The latest issue of IEEE Spectrum, a journal for speculative engineering geeks, is devoted to "the singularity," that moment when our society changes so dramatically that it becomes incomprehensible to people who lived in the past. The issue is packed with free online essays by singularity thinkers like science fiction author Vernor "Rainbows End" Vinge, Rodney Brooks of MIT's AI Lab, and Ray "Singularity is Near" Kurzweil. The whole issue is well worth a serious read. But my favorite part by far is an essay by Vinge, an SF author and computer scientist whose singularity scenarios in his novels are both compelling and realistic. He breaks down singularity scenarios into the five most-likely possibilities, any of which he thinks could happen by 2030.
Vinge writes that these scenarios include:
The AI Scenario: We create superhuman artificial intelligence (AI) in computers.
The IA Scenario: We enhance human intelligence through human-to-computer interfaces-that is, we achieve intelligence amplification (IA).
The Biomedical Scenario: We directly increase our intelligence by improving the neurological operation of our brains.
The Internet Scenario: Humanity, its networks, computers, and databases become sufficiently effective to be considered a superhuman being.
The Digital Gaia Scenario: The network of embedded microprocessors becomes sufficiently effective to be considered a superhuman being.
Later, he writes about how the singularity will probably be a "hard takeoff," or a very rapid transformation, rather than a gentle, gradual shift:
What I'm thinking of would probably be the result of intentional research, perhaps a group exploring the parameter space of their general theory. One of their experiments finally gets things right. The result transforms the world-in just a matter of hours.

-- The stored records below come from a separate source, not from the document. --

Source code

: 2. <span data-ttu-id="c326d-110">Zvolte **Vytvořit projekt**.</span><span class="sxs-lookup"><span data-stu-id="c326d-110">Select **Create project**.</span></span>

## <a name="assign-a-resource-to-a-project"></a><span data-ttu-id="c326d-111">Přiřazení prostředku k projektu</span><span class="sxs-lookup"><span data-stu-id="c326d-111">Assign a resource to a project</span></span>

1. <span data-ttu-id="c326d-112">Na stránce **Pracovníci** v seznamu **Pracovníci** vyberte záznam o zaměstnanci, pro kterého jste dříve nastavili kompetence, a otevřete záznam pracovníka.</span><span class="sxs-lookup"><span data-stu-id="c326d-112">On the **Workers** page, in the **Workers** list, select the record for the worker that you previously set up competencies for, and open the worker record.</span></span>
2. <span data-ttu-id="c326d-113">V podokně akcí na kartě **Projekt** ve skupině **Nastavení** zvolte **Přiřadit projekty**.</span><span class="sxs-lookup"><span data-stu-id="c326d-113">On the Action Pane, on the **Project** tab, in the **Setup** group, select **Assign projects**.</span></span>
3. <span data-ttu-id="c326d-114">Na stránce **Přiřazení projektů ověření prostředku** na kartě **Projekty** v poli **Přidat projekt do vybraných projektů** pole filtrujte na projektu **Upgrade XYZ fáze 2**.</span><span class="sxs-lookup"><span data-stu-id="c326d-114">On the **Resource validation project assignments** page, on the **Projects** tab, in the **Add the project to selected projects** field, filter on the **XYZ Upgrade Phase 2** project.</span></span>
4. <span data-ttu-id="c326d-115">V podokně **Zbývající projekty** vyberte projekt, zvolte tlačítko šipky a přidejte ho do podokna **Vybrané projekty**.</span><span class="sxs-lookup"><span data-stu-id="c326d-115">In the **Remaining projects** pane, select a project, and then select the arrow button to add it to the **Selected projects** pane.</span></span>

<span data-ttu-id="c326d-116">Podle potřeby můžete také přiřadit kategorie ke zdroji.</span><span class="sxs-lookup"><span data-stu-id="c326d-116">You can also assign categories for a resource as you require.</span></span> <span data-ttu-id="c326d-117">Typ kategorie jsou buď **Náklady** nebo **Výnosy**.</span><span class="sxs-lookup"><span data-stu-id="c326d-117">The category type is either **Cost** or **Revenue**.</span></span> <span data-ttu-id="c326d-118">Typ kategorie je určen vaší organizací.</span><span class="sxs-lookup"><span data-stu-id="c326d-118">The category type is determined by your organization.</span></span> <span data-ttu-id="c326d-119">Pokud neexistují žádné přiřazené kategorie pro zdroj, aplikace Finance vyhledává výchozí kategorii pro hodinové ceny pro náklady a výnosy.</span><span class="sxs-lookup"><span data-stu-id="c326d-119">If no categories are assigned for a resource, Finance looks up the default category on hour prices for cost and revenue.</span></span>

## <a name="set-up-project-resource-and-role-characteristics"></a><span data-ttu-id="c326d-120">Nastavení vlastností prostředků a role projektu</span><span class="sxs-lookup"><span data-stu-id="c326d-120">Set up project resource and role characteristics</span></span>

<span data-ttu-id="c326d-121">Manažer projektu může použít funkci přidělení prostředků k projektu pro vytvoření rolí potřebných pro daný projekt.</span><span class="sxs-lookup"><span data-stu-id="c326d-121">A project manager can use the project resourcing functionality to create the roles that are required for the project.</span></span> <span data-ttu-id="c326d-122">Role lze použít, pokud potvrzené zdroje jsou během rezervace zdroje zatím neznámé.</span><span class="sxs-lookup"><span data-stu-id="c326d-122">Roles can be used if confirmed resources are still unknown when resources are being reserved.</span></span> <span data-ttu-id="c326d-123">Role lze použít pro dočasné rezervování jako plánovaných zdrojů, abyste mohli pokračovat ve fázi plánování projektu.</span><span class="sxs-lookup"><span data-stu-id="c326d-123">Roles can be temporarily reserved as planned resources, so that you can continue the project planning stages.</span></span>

I base the possibility of hard takeoff partly on the known potential of rapid malcode (remember the Slammer worm?) but also on an analogy: the most recent event of the magnitude of the technological singularity was the rise of humans within the animal kingdom. Early humans could effect change orders of magnitude faster than other animals could. If we succeed in building systems that are similarly advanced beyond us, we might experience a similar incredible runaway.
His essay also sums up many of the other essays in this special issue of IEEE Spectrum, so it's a great place to dive in. Image via IEEE Spectrum.